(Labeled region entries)
-=-=-

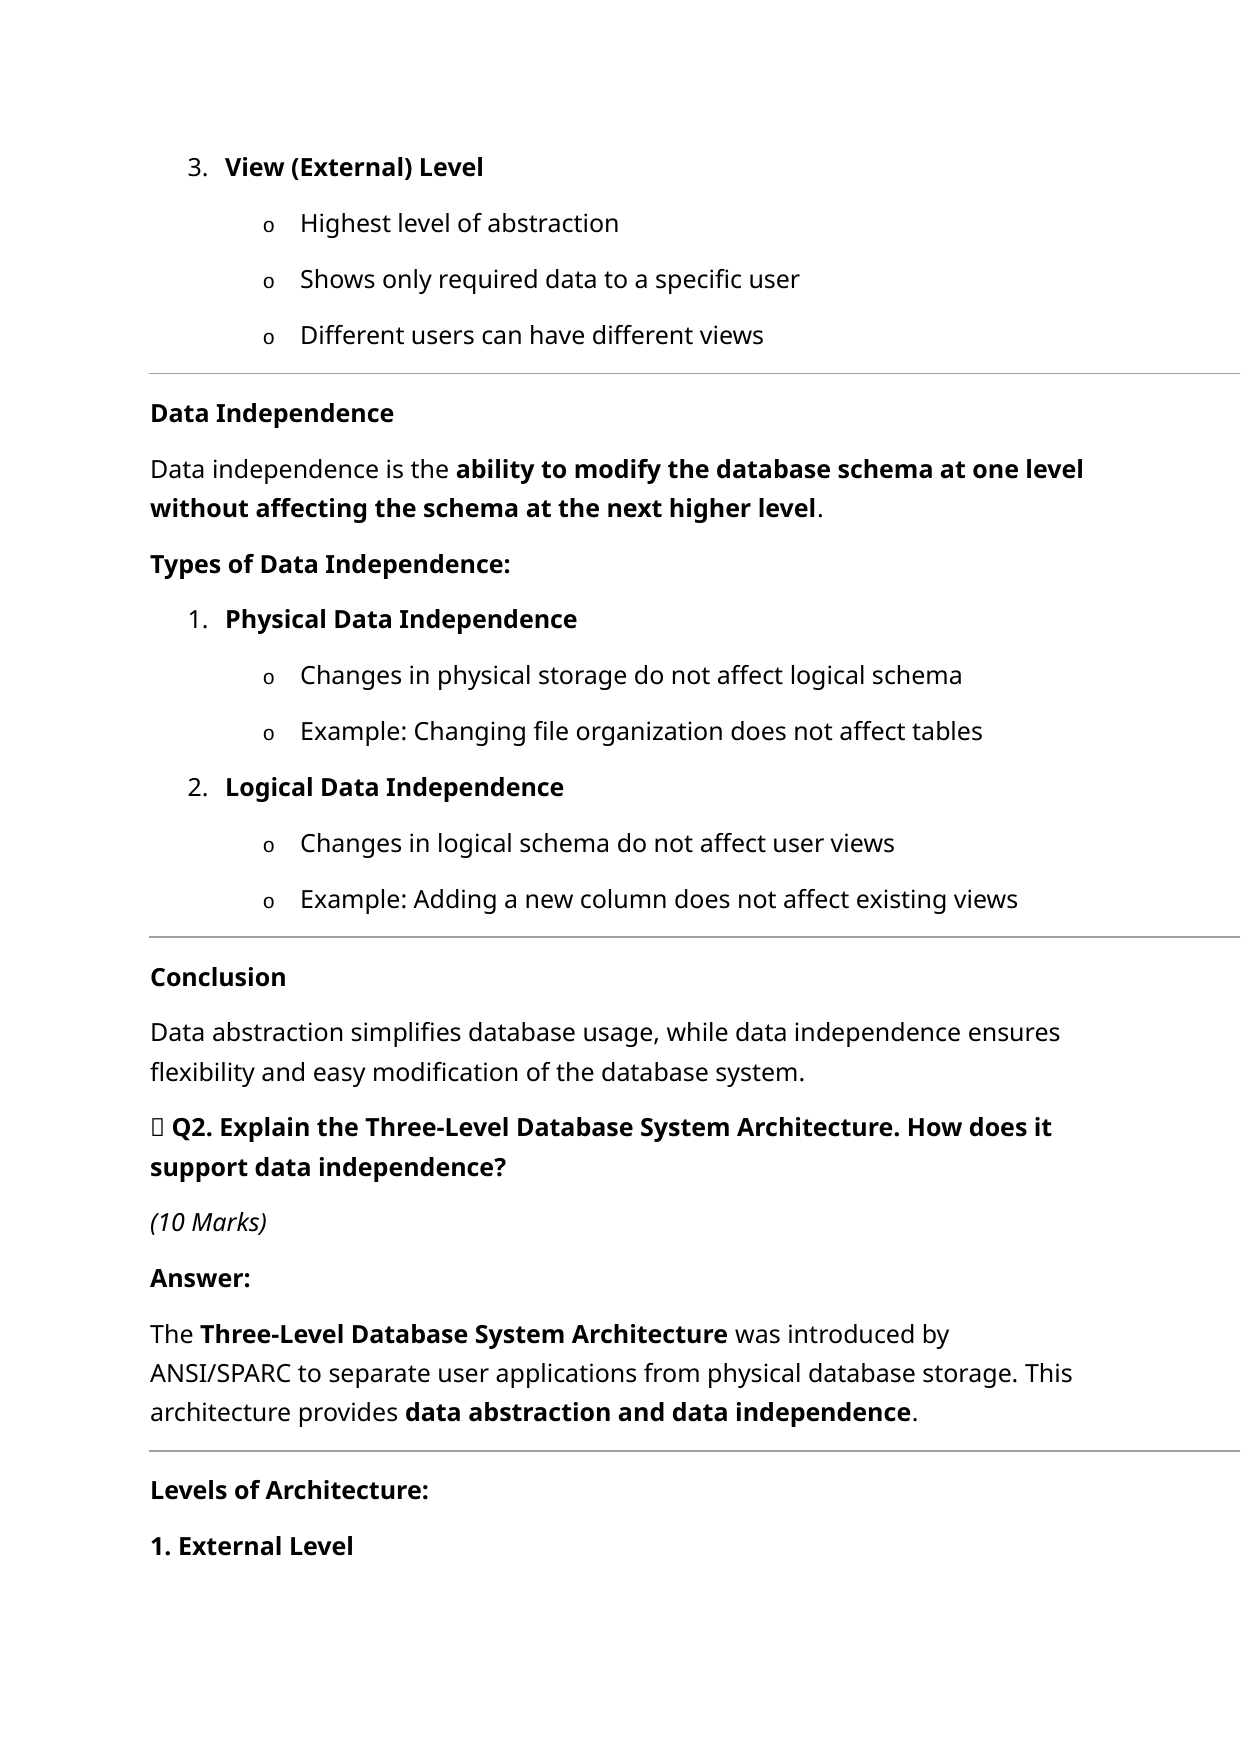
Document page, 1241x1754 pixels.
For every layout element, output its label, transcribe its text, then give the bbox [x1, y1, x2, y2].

list Changes in logical schema do not affect user views [262, 825, 1090, 859]
text The Three-Level Database System Architecture was introduced by ANSI/SPARC to separate user applications from physical database storage. This architecture provides data abstraction and data independence. [150, 1317, 1090, 1429]
text Data independence is the ability to modify the database schema at one level without affecting the schema at the next higher level. [150, 451, 1090, 524]
list Logical Data Independence [187, 769, 1090, 804]
text 1. External Level [150, 1529, 1090, 1563]
list Highest level of abstraction [262, 206, 1090, 240]
text 🔶 Q2. Explain the Three-Level Database System Architecture. How does it support data independence? [150, 1110, 1090, 1183]
list View (External) Level [187, 150, 1090, 184]
list Shows only required data to a specific user [262, 262, 1090, 296]
list Different users can have different views [262, 317, 1090, 352]
text (10 Marks) [150, 1205, 1090, 1239]
text Conclusion [150, 959, 1090, 993]
list Physical Data Independence [187, 602, 1090, 636]
text Data abstraction simplifies database usage, while data independence ensures flexibility and easy modification of the database system. [150, 1015, 1090, 1088]
text Levels of Architecture: [150, 1473, 1090, 1507]
text Answer: [150, 1261, 1090, 1295]
text Data Independence [150, 395, 1090, 429]
list Example: Changing file organization does not affect tables [262, 714, 1090, 748]
list Changes in physical storage do not affect logical schema [262, 658, 1090, 692]
text Types of Data Independence: [150, 546, 1090, 580]
list Example: Adding a new column does not affect existing views [262, 881, 1090, 915]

-=-=-

**Direction:** Convert every labeled region entry above into a JSON list of strings, with one string per line and blank lines skipped. Include only the text lines and leave out the pictures.

**Problem solution:**
[
  "Document page, 1241x1754 pixels.",
  "For every layout element, output its label, transcribe its text, then give the bbox [x1, y1, x2, y2].",
  "list Changes in logical schema do not affect user views [262, 825, 1090, 859]",
  "text The Three-Level Database System Architecture was introduced by ANSI/SPARC to separate user applications from physical database storage. This architecture provides data abstraction and data independence. [150, 1317, 1090, 1429]",
  "text Data independence is the ability to modify the database schema at one level without affecting the schema at the next higher level. [150, 451, 1090, 524]",
  "list Logical Data Independence [187, 769, 1090, 804]",
  "text 1. External Level [150, 1529, 1090, 1563]",
  "list Highest level of abstraction [262, 206, 1090, 240]",
  "text 🔶 Q2. Explain the Three-Level Database System Architecture. How does it support data independence? [150, 1110, 1090, 1183]",
  "list View (External) Level [187, 150, 1090, 184]",
  "list Shows only required data to a specific user [262, 262, 1090, 296]",
  "list Different users can have different views [262, 317, 1090, 352]",
  "text (10 Marks) [150, 1205, 1090, 1239]",
  "text Conclusion [150, 959, 1090, 993]",
  "list Physical Data Independence [187, 602, 1090, 636]",
  "text Data abstraction simplifies database usage, while data independence ensures flexibility and easy modification of the database system. [150, 1015, 1090, 1088]",
  "text Levels of Architecture: [150, 1473, 1090, 1507]",
  "text Answer: [150, 1261, 1090, 1295]",
  "text Data Independence [150, 395, 1090, 429]",
  "list Example: Changing file organization does not affect tables [262, 714, 1090, 748]",
  "list Changes in physical storage do not affect logical schema [262, 658, 1090, 692]",
  "text Types of Data Independence: [150, 546, 1090, 580]",
  "list Example: Adding a new column does not affect existing views [262, 881, 1090, 915]"
]